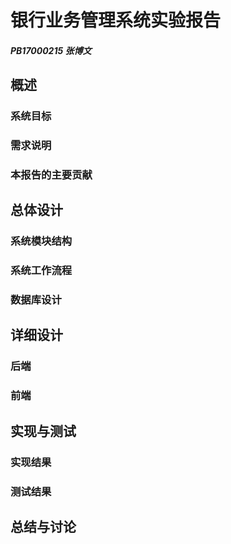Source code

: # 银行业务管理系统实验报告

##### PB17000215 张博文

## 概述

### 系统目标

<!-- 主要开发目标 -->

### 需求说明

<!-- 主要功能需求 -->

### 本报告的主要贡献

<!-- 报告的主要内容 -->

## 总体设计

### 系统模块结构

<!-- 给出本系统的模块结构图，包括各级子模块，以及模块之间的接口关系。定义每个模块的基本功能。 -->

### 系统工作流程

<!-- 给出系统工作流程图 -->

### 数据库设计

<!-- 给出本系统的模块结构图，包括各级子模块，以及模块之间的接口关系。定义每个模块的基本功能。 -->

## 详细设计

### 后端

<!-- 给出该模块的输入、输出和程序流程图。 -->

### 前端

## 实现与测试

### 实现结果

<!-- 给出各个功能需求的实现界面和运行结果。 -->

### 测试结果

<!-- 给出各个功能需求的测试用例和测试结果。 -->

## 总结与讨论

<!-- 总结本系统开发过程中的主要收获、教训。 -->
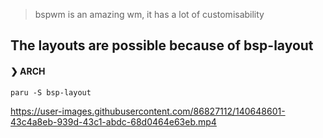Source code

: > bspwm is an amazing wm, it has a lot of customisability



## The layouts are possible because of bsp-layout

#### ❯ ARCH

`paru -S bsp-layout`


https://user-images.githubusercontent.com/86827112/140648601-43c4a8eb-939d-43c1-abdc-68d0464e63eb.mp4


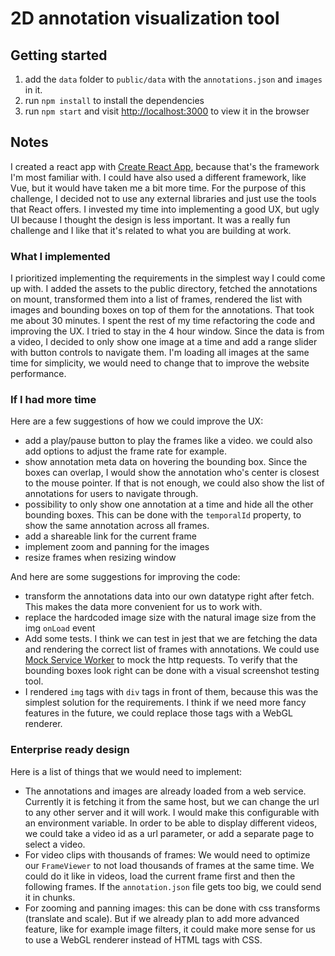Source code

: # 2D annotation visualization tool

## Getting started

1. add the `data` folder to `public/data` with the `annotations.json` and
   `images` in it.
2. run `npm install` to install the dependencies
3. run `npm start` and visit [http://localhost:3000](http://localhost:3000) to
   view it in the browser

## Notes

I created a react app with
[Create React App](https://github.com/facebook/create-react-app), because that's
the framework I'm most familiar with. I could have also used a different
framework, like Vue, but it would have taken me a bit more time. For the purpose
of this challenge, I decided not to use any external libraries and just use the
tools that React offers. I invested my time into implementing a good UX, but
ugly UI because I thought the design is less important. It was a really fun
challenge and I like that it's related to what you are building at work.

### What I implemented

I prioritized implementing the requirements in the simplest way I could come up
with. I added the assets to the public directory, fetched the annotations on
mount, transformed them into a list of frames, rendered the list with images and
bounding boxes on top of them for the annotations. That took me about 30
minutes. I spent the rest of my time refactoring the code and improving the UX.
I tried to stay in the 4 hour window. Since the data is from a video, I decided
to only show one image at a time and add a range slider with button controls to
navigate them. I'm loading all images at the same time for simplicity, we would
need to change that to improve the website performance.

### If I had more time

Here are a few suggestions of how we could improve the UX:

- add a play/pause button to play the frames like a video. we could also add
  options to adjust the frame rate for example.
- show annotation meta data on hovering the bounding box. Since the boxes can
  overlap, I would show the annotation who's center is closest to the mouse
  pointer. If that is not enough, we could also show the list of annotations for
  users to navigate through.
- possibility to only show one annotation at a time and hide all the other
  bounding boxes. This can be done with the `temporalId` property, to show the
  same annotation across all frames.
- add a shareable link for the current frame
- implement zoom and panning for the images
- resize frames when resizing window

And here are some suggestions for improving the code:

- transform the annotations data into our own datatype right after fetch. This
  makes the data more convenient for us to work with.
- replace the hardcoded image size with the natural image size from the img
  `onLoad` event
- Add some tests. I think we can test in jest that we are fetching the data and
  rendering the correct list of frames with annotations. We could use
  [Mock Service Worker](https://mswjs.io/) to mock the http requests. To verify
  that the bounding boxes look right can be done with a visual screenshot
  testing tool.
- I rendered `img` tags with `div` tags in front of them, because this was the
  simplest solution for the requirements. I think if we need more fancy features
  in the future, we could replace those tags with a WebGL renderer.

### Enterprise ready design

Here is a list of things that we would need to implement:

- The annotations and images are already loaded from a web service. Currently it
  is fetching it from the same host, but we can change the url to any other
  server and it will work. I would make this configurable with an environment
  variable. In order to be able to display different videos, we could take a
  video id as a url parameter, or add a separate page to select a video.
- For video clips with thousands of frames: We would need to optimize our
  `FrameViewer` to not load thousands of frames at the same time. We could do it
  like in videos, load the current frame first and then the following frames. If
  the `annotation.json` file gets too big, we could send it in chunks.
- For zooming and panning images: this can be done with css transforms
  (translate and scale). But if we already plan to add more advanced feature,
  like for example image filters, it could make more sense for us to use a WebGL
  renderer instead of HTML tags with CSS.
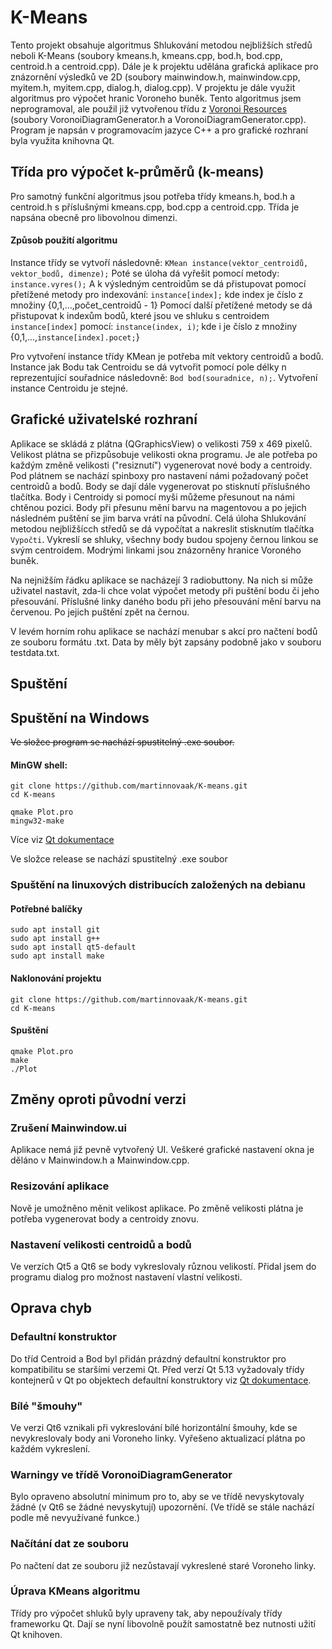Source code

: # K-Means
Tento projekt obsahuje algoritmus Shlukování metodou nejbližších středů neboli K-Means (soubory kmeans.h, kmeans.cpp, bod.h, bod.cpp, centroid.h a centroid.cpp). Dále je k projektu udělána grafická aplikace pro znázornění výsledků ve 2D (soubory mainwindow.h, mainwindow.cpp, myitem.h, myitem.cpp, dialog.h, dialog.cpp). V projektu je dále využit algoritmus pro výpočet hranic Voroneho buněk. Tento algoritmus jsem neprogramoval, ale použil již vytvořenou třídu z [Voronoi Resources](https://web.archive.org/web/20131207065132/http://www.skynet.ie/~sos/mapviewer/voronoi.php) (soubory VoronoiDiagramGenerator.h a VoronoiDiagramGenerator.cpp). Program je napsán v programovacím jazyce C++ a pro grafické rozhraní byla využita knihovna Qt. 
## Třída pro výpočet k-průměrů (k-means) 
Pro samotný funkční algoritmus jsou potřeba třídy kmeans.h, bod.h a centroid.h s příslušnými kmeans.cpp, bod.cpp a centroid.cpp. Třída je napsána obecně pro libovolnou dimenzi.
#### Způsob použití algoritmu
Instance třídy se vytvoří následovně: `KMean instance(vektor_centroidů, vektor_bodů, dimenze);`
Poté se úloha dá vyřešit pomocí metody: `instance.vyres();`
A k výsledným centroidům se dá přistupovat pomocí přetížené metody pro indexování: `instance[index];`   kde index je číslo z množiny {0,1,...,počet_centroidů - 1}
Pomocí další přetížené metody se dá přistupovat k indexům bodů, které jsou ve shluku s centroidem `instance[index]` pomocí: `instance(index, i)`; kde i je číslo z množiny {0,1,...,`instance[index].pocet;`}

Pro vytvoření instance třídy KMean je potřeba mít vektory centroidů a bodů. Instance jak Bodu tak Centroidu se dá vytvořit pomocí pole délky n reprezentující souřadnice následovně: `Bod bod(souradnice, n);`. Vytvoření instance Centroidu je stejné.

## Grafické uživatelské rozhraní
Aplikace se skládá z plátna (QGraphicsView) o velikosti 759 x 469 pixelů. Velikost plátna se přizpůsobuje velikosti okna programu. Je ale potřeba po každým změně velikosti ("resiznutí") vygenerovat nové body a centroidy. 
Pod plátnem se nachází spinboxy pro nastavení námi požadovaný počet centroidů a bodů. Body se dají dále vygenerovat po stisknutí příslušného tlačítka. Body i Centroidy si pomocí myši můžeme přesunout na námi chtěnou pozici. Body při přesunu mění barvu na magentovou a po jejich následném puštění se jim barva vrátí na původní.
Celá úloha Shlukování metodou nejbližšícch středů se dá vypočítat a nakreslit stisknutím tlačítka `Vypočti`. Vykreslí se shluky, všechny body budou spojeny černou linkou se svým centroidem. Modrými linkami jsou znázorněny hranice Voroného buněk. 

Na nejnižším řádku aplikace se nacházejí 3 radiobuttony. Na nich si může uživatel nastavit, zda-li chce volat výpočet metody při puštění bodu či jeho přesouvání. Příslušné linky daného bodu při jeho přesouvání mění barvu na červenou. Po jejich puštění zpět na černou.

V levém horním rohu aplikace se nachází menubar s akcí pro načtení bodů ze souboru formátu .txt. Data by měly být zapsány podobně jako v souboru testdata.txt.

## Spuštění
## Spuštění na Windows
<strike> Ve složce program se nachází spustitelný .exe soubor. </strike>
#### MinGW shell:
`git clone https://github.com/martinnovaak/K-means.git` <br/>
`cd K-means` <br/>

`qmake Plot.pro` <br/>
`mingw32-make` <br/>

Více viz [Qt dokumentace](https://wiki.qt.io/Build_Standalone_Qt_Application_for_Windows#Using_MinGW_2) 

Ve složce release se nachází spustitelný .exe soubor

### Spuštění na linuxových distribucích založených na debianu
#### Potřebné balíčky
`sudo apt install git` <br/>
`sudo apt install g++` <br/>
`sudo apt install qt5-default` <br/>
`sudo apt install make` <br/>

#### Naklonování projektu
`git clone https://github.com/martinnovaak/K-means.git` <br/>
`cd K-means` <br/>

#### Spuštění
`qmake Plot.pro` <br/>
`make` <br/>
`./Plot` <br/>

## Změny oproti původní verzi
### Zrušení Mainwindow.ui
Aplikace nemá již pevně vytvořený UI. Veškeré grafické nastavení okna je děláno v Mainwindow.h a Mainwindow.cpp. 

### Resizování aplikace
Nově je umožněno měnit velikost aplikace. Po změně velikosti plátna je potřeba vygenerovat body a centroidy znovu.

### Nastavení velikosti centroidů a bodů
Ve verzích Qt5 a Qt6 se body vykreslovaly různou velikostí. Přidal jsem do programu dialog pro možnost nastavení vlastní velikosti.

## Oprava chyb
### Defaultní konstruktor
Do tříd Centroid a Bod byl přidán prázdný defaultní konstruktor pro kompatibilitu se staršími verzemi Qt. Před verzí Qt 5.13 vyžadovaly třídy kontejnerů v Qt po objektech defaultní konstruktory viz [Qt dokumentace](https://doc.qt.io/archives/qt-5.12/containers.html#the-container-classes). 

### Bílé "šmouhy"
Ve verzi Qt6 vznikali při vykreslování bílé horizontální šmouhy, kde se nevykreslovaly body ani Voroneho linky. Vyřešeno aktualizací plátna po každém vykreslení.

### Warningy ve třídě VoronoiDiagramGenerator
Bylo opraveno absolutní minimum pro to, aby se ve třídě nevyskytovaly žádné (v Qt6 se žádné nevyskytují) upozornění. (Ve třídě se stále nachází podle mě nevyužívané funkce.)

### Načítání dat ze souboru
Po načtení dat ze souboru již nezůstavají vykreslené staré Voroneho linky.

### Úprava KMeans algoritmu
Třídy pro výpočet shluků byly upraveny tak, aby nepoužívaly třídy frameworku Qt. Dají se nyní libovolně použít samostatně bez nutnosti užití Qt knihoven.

• [Exercise objective]: Locate the word "example" in the entries, and copy every line where it is found.

• [Task response]:
  options to adjust the frame rate for example.
  like for example image filters, it could make more sense for us to use a WebGL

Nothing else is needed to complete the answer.